The woman straightens a few seconds too late and just looks at me with disgust like I had been the one to flash her. She adjusts her robe, takes one last look at me and one at the receptionist, and then disappears into her suite. As the door slams shut behind her, I too looked over at the receptionist, who I realize had a clear view this woman the entire time she had been fixing those shoes. He won’t meet my wide eyes, but at least he isn’t playing his computer solitaire anymore.
Behind me, my friend nudges my shoulder so he can shut the door. He takes off his shoes, puts them near that stupid caddy, and just walks back to the room like nothing happened. He hadn’t seen anything through my body.

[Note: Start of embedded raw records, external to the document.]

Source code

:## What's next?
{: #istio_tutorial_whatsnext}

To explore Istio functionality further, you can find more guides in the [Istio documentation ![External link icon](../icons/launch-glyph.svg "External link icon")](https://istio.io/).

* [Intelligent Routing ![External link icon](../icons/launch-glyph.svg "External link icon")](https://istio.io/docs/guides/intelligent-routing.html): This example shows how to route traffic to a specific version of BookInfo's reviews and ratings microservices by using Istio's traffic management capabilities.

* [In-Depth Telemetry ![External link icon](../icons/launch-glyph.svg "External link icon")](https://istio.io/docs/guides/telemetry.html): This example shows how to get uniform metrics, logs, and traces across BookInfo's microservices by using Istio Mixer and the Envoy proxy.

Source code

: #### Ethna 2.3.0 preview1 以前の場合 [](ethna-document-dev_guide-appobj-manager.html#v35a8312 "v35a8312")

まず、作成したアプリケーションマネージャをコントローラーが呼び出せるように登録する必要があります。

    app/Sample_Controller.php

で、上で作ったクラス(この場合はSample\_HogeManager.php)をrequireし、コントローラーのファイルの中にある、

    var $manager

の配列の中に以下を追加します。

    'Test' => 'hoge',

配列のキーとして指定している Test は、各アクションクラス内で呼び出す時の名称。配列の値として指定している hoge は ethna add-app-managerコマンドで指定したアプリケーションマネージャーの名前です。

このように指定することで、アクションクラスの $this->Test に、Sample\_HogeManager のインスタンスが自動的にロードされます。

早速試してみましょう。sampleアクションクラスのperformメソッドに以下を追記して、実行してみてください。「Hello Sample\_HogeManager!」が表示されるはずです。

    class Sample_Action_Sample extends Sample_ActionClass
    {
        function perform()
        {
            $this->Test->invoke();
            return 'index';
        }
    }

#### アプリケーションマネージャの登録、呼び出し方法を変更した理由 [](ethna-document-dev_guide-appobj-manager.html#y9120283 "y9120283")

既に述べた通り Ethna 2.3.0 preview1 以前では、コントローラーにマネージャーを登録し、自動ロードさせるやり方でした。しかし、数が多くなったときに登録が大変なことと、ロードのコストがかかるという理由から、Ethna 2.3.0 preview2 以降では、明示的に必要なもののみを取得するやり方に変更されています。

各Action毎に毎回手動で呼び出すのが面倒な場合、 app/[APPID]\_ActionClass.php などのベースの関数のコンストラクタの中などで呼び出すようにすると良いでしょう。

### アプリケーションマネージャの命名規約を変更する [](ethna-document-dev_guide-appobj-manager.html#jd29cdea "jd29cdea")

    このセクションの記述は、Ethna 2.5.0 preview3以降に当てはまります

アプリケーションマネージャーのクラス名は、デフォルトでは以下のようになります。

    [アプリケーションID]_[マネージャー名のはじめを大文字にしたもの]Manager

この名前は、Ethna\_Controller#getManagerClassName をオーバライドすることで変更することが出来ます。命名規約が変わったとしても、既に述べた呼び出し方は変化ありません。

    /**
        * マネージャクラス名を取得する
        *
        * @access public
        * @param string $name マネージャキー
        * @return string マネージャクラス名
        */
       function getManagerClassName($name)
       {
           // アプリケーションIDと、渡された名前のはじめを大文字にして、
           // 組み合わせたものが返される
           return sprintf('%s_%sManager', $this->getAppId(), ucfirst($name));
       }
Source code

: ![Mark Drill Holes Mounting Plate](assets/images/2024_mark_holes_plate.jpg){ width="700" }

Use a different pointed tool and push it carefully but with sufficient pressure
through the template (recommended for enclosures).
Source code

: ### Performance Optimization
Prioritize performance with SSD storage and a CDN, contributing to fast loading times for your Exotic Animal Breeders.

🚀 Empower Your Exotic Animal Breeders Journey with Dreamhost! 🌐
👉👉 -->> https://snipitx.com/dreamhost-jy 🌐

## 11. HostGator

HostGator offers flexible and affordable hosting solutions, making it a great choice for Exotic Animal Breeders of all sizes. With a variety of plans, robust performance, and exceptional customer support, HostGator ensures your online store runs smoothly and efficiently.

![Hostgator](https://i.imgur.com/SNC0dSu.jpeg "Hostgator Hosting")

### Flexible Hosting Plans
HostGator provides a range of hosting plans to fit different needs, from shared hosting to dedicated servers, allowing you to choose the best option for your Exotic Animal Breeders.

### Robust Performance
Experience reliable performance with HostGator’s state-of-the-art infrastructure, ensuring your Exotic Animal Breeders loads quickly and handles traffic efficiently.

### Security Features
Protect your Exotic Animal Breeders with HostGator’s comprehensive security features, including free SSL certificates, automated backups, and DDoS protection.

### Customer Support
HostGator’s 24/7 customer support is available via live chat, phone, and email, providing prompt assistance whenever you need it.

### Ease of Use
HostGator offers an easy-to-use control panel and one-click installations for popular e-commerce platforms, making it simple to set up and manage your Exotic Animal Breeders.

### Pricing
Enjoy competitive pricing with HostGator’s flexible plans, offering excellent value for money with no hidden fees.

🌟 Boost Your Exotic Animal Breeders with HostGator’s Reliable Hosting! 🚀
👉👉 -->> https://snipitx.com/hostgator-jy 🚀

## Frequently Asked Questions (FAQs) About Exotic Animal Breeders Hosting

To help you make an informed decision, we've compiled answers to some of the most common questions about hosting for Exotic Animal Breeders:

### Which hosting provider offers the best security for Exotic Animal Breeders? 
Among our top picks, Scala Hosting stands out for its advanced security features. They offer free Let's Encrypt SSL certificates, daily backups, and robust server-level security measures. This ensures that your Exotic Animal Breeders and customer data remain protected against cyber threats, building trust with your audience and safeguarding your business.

The dorm room is awkwardly quiet and I don’t know if I want to laugh, cry, or scream. I desperately need a shower (to wash my body or the image of that woman’s vagina from my mind, you pick) but am seriously lacking shower shoes. Oh well, I’d survive. How bad could it be?
Along with no hot water, the shower stalls looked like they hadn’t been scrubbed in weeks. Dark hair clogged the drain and stuck in swirls to the yellowing walls. This experience is the reason for my rule: always have shower shoes. Carry them, buy them, find them, whatever. Though, shower shoes wouldn’t have really helped in that situation.
While taking the dirtiest shower of my life, I message my friends with all the words I can muster, which comes out more like Morse Code.
Owner in blue robe. STOP. Bent over. STOP. Saw everything. STOP. Naked. STOP. Currently dying.
I wish I could say that after we got back from a late-night Denny’s run (around 12am) that the nightmare had ended. But this hostel wasn’t done with me just yet.
Around 1 am, as I struggle to get comfortable with my absolutely shredded pillow that looked like it had been attacked by Wolverine and in my skinny jeans (I slept fully dressed that night, because the place made me feel so uncomfortable and I’m just awkward like that), the guy in the next bunk sits up and starts cursing in the dead silence. “F* ck, f* ck, f* ck you!” Then – nothing. He rolls over and falls back asleep
I don’t know who he was talking to or if he was even truly awake. No one else – the 10 other people in the room – makes a noise. After a few awkward seconds, it’s too late to say something or to even chuckle, so I just lay there and stare at the city lights through the slits in the blinds until I somewhat doze off.
The next morning, as I’m trying to hide from the blonde lady (who’s wearing that blue robe again) in the “reading room” that has all of maybe 3 books and a cracked TV, a trail of tiny brown cockroaches scurry along the underside of the wooden coffee table and disappear down one of the legs.
We leave maybe twenty minutes later and never look back.
Even with that one awful night, the trip wasn’t bad. Niagara Falls was stunning and I wouldn’t trade that, or my amazing friends, for anything in the world.
This was the second hostel I’d ever stayed in, but it wasn’t enough to deter me from the hostel life. I absolutely love hostels!! After you’ve hit the double digit mark, you just kind of lose count. Plus, I’m better at finding the good ones now. But the bad ones always stay, clinging to you like the pantless blonde woman’s cigarette smoke. However, they do give you some interesting stories to tell over drinks. Or on blogs.
Toronto was a lovely city and I’d be lucky to go back. But you can trust me when I say I won’t be staying anywhere near that hostel.
P.S. Mom, hoped you really appreciated that check-in text because, without that, half of this story probably would have never happened.
P.P.S. If you made it all the way to the end, congrats and apologies for the mental images. Sadly, this isn’t the strangest thing that’s happened to me abroad. I take it as a pre-req to travel: you’re going to deal with some weird situations. Maybe not always along the lines of being an unintended recipient of (not really well thought out) flashings, but I’m not saying never.
Let me know if you enjoyed this cringe-fest and want to experience some more second-hand embarrassment. I’ve got way too many awkward travel stories than what’s probably healthy for me, but oh well.
Moral of this story (if there even is one): please, please, please wear underwear if you’re living in a place full of absolute strangers. Thanks.